Since December 2022, the technology news cycle has been dominated by gen-AI applications such as ChatGPT, a chatbot that quickly became the fastest-growing consumer application in history. But tools that can produce text and images are only part of a larger wave of gen-AI use cases.
Computer scientists are particularly excited about what gen-AI means for medicine. On the one hand, it could help tackle future pandemics. As easily as you can teach these models English and ask them to generate plausible sentences, you can train them on the genome data of known viruses and ask them to conjure variants of concern before they emerge. “We can use this information to prepare vaccines and other countermeasures before we even encounter them in the wild,” says Anandkumar.
It’s on the treatment side that gen-AI holds especially transformative potential – and not just for pandemics. Drug design is an industry that’s projected to hit USD161.76 billion by 2030, according to Precedence Research. The traditional methodology is convoluted and painstaking. It begins with identifying a biological target, which is usually a protein that is causing a disease process. Next, you must develop a compound that produces the desired cellular effect on that target: either change how it works or shut it down. For a compound to be effective, it must also bind with the target – but this is harder than it sounds because the target receptor’s structure morphs when it binds.
Traditionally, chemists begin by sifting through libraries of existing compounds to synthesise and test in a laboratory. They’ll modify each promising compound, adding and removing atoms based on its effectiveness. It can take thousands of iterations, and years of work, before a candidate can even be tested on humans, and many of them still fail because of how they interact with the body as a whole. “There are so many steps to the process,” says Anandkumar. “With every one it becomes more expensive.”
AI offers a welcome shortcut. By crunching masses of data, such as the structure of pathogens and the efficacy of existing drugs, gen-AI models can produce drug molecules that are fit for purpose and may never have been seen before. These can then be synthesized to spec. In other words, rather than looking for the needle in the haystack, you simply create the needle.
Anandkumar herself is exploring this space with her colleagues at Caltech and NVIDIA, and in collaboration with public research centres such as Argonne National Lab and the pharmaceutical company Entos. The latter is one of a raft of startups and incumbents in the medical sector who are putting gen-AI tools front and centre.
Over the next decade, she expects to see these models producing drugs that are personally tailored to the patient. “Once the drug design cycle gets vastly sped up and cheaper,” she says, “it may become economically feasible to discover new and better drug molecules based on specific targets in a person, according to their genetic analysis.”
The major hurdle, though, is data. These algorithms are only as useful as the data they’re trained on. Gen-AI has been successful in applications such as text and image generation because there’s a wealth of historical, valid data accessible. But in fields such as the study of molecular properties, says Anandkumar, the data is more limited or even unavailable.

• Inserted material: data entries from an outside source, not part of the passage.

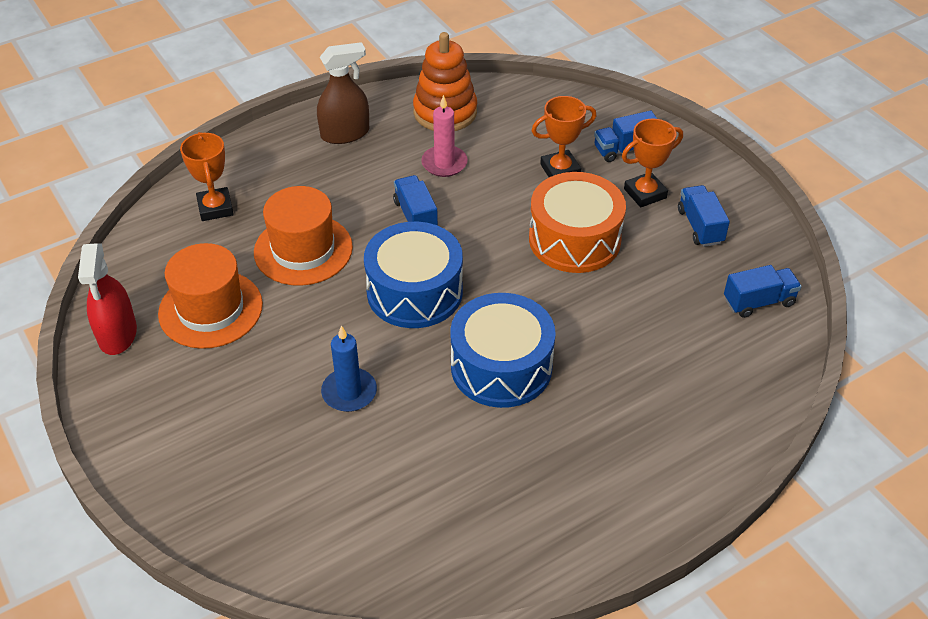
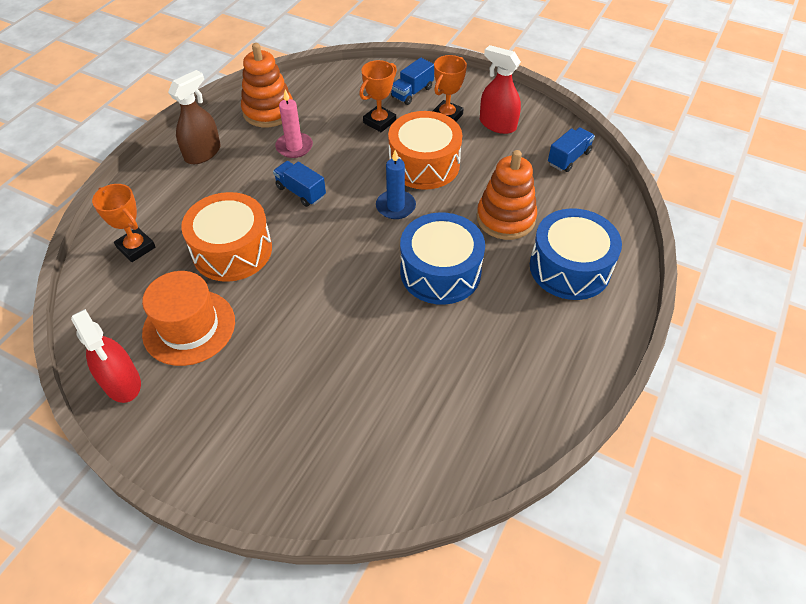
camera: 30 degrees left, 5 degrees up
(303, 250) = (232, 250): orange hat -> orange drum
(349, 392) = (346, 340): blue candle -> blue candle (395, 206)
(414, 292) = (340, 246): blue drum -> blue drum (569, 267)
(622, 340) = (505, 218): none -> orange stacking toy
(700, 226) = (497, 124): blue truck -> red spray bottle

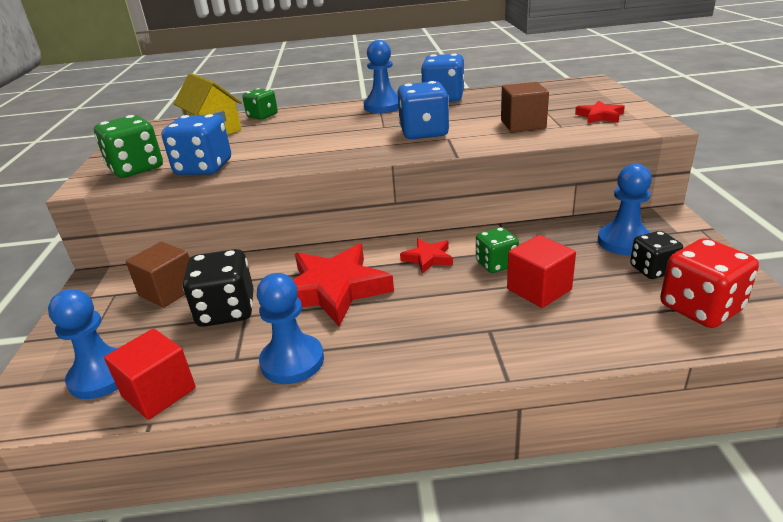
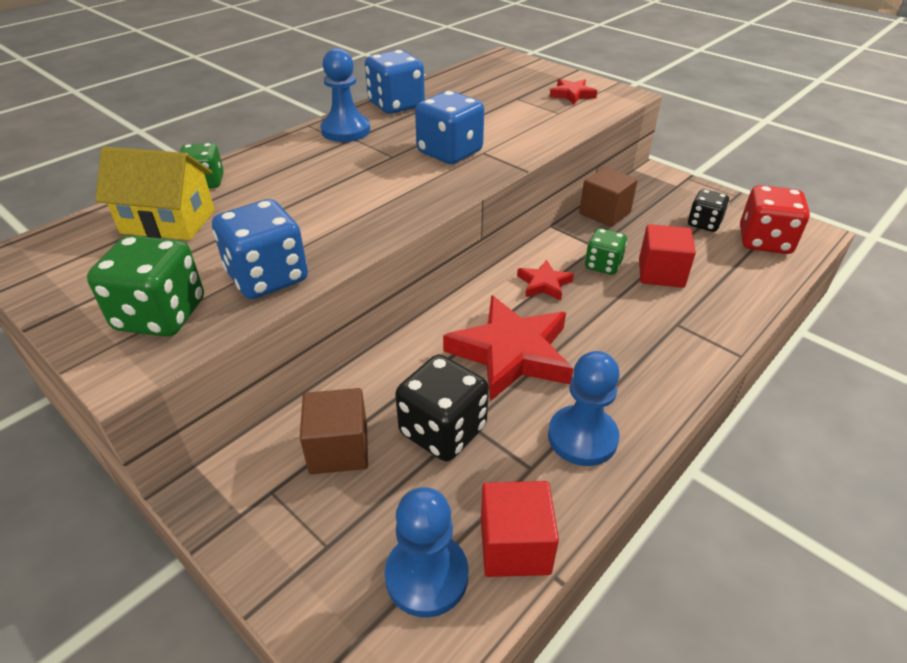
camera: 45 degrees left, 10 degrees up
(523, 124) = (525, 119): brown cube -> brown cube (604, 213)
(624, 242) = (658, 207): blue pawn -> none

She believes that the solution may lie in physics-informed learning, where you embed physical laws and boundaries in the model’s processes. “Training models to follow those rules makes them significantly more powerful and accurate,” she says. This could unlock their industrial potential not only in drug design but well beyond. “We need a foundation AI model for science and engineering that understands complex phenomena beyond just text or natural images,” she continues, “and I believe we will see such developments in the near future.”